As I mentioned in the last post a “minimal” febootstrap Fedora install clocks in at a staggering 225 MB. When I say minimal, I mean just bash and the simplest command-line tools from coreutils:
$ ls /bin arch chgrp cut echo fgrep ls mv rmdir stty true basename chmod date egrep grep mkdir nice sh su uname bash chown dd env link mknod pwd sleep sync unlink cat cp df false ln mktemp rm sort touch
Where does all the space go?
Thanks to KDE’s filelight tool, we can easily visualize the disk usage, in a nice interactive graphical way.
34% of the total disk space (76 MB) is taken up with a single file, /usr/lib/locale/locale-archive
. We suspect this is an optional file that contains all locale information and is mapped into every glibc-using process.
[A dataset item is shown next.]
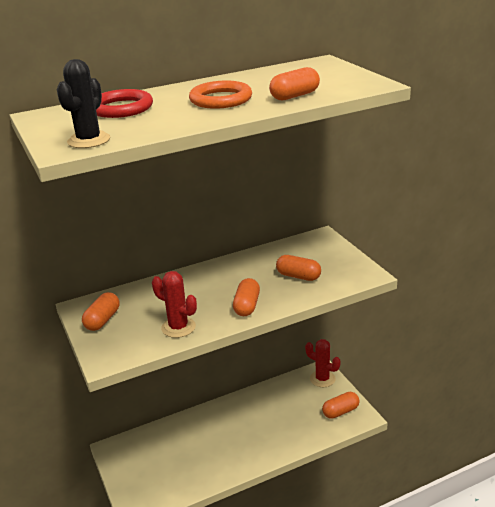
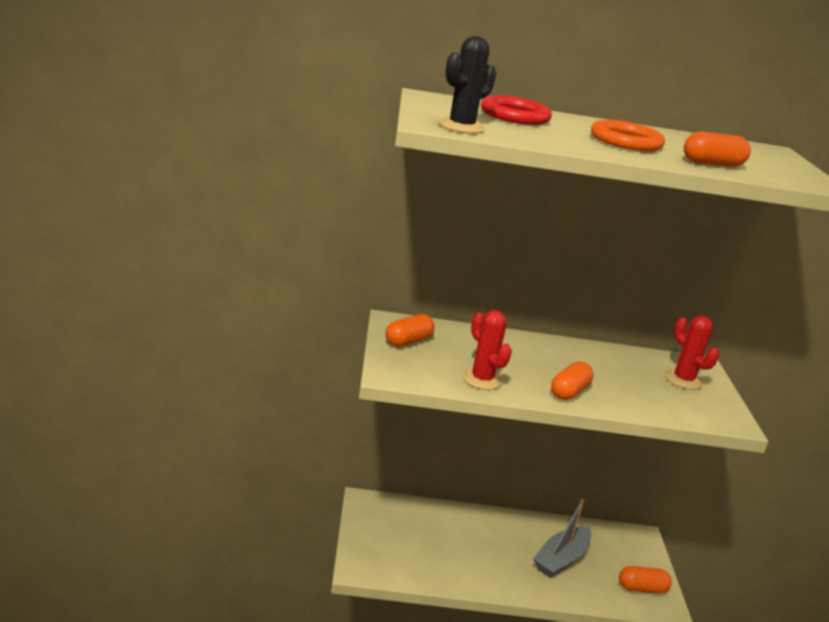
camera: 20 degrees right, 5 degrees down
(277, 419) = (561, 559): none -> grey boat
(298, 276) = (647, 389): orange capsule -> none
(322, 379) = (639, 545): red cactus -> red cactus (683, 380)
Since the minimal image I have in mind is non-interactive, there doesn’t seem to be much point in having locales at all, and this can be deleted. Obviously if you wanted an interactive, internationalized Fedora, you can’t just go and remove this file.
Another 34% is taken up with the yum cache, ie. the packages that we installed. This just needs to be deleted, and febootstrap should have an option to do this automatically.
6% (15 MB) are the locale files. As explained above, these can go.
3% (8 MB) is, extraordinarily, cracklib. It turns out that coreutils requires pam, which requires cracklib to test the strength of passwords. This is completely useless for us, because the virtual machine image won’t even have a login prompt, never mind the ability to change passwords.
A further 5% is documentation, man pages and i18n stuff that we don’t care about.
Just removing the above brings the image down to 38 MB. The next step will be to do some much more aggressive minimization, based on analyzing the binaries that we’re actually going to use and their dependencies.